書評:原克『白物家電の神話 モダンライフの表象文化論』水声社、2012年。



ヒトと家電の生活史

原克『白物家電の神話 モダンライフの表象文化論水声社、2012年。

電気と家電製品の普及で便利になった私たちの生活。しかし便利さと引き替えに、私たちの生活は「モダンライフ神話」へ惑溺することにもなってしまった。家電抜きの生活はもはや想像することが不可能である。

本書は、手法としてバルトの神話学を念頭に置きながら、モノとして「白物」家電の変遷とそれが触発する生活世界の意義を解き明かす記号論となっている。
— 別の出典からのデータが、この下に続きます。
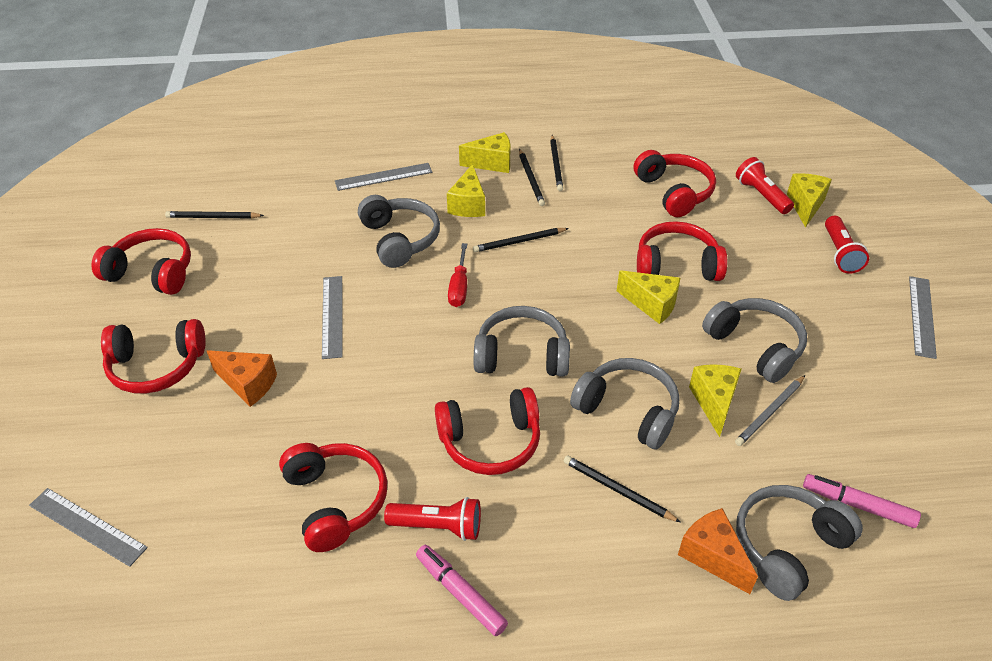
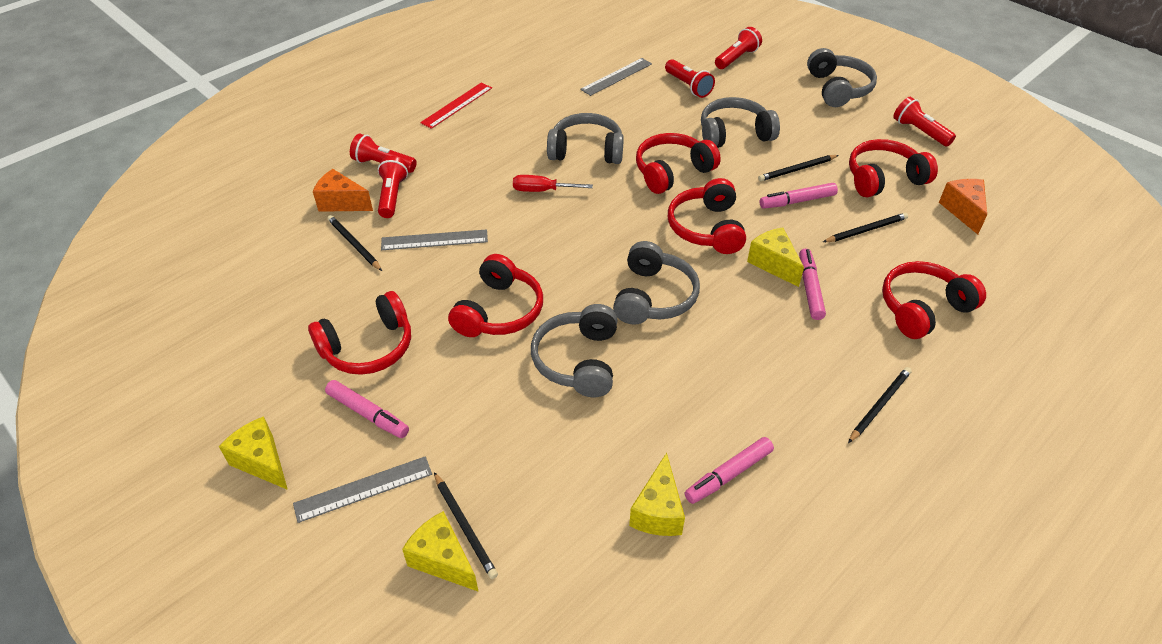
grey pencil: 1 -> 0
grey ruler: 4 -> 3
pink marker: 2 -> 4
red flashlight: 3 -> 5
red ruler: 0 -> 1
yellow cheese: 5 -> 4

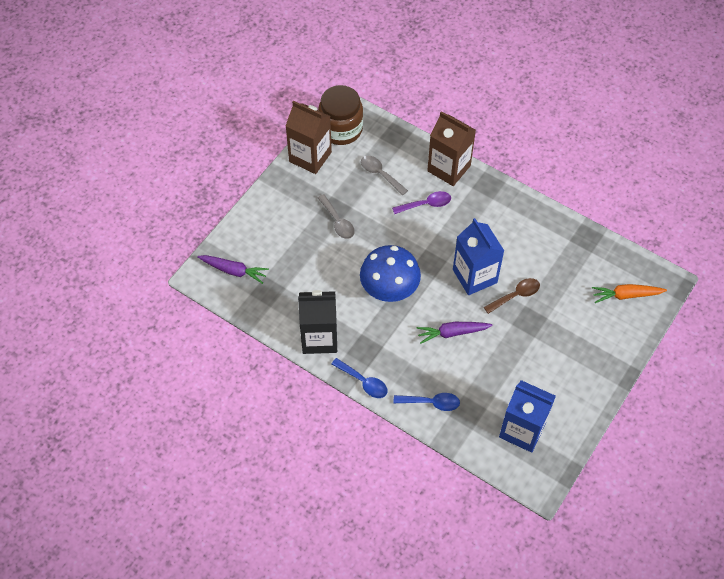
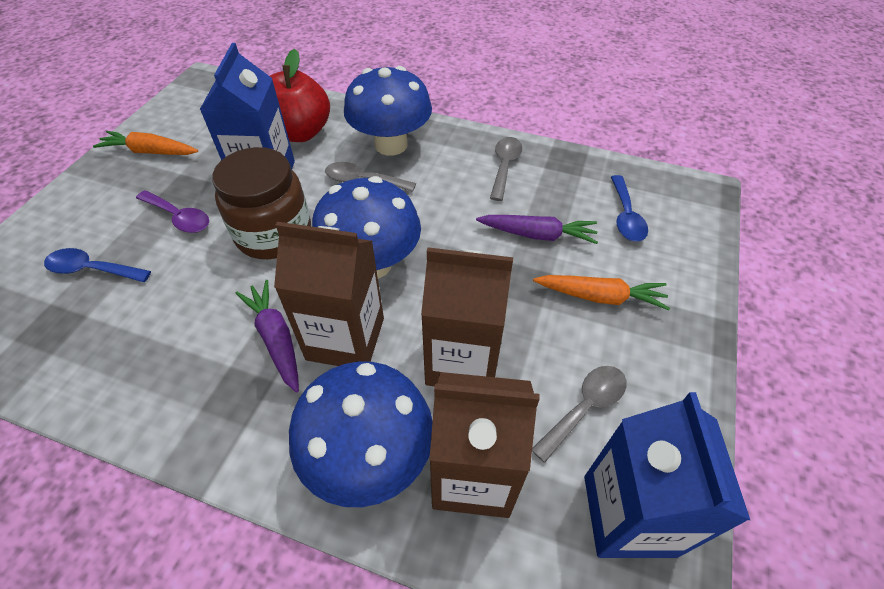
black carton: 1 -> 0
blue mushroom: 1 -> 3
brown carton: 2 -> 3
brown spoon: 1 -> 0
grey spoon: 2 -> 3
orange carrot: 1 -> 2
red apple: 0 -> 1

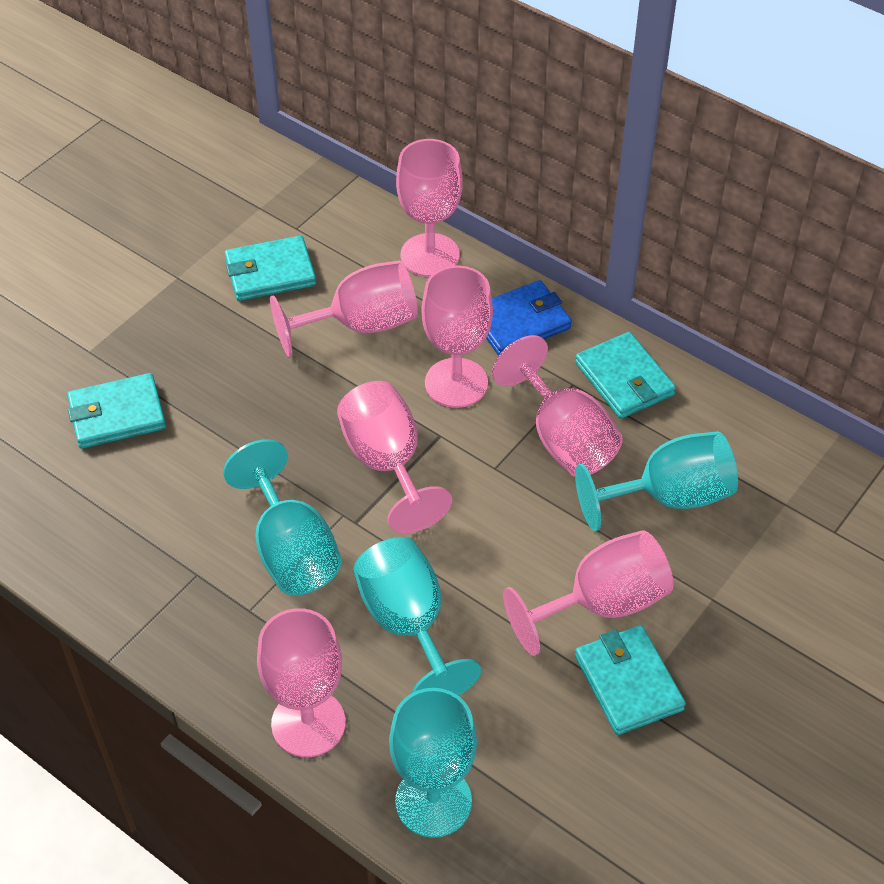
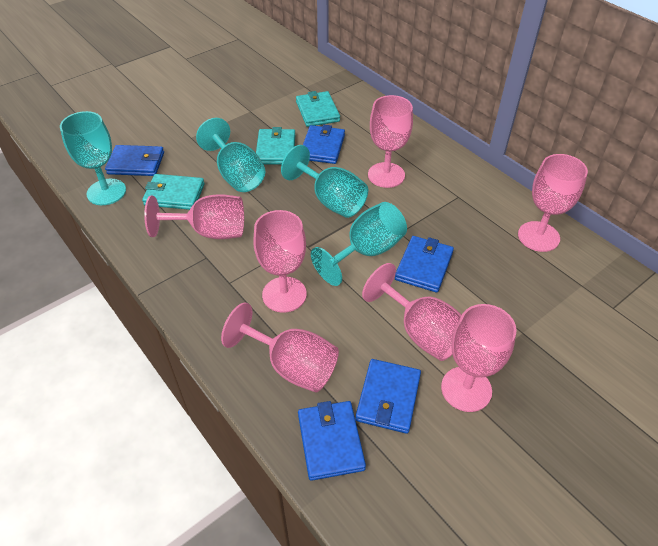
blue wallet: 1 -> 5
turquoise wallet: 4 -> 3

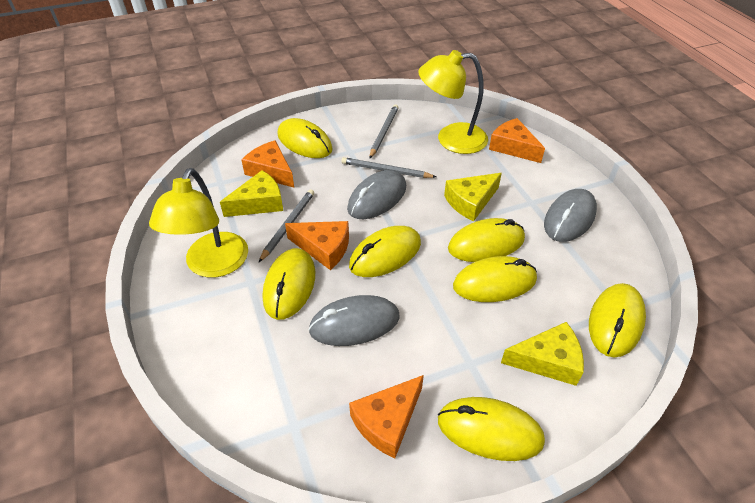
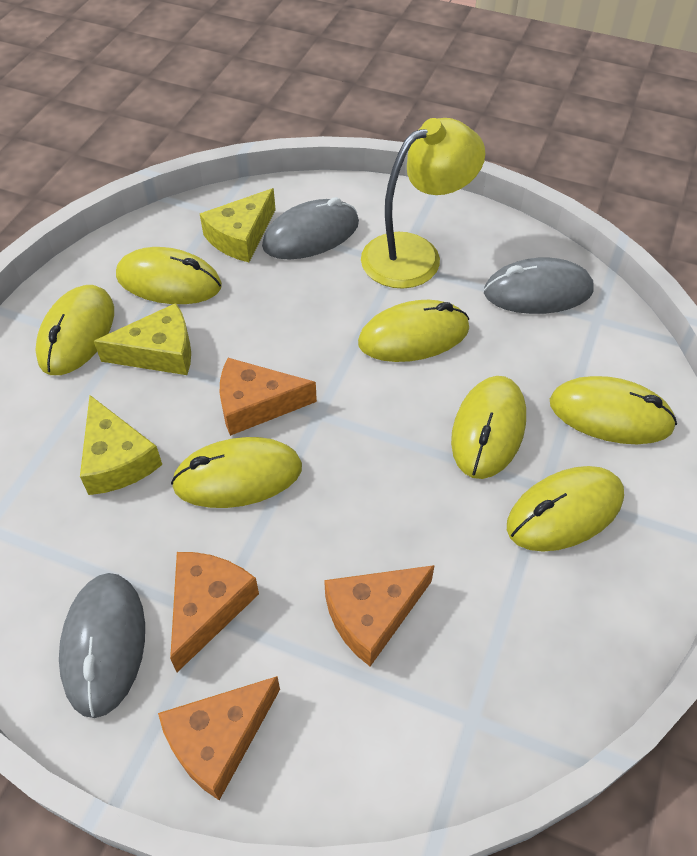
grey pencil: 3 -> 0
yellow lamp: 2 -> 1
例えば冷蔵庫に注目してみよう。もともと冷蔵庫は「冷蔵函」。それに外付けの冷却装置が付き、徐々に冷蔵庫になっていく。興味深いのは、もともとは、家具調の仕立てだったということ。これが「清潔」や「寒さ」、そして科学者の白衣をイメージする「白」に取って代わっていく。

記号論?と聞くと本書を手に取ることに躊躇を覚える方もいよう。しかし、文化と社会、そして政治的含意が交差するのは、人間の生活である。その意味の変遷を丁寧に追跡する本書は、時代史・生活史としても抜群に面白い。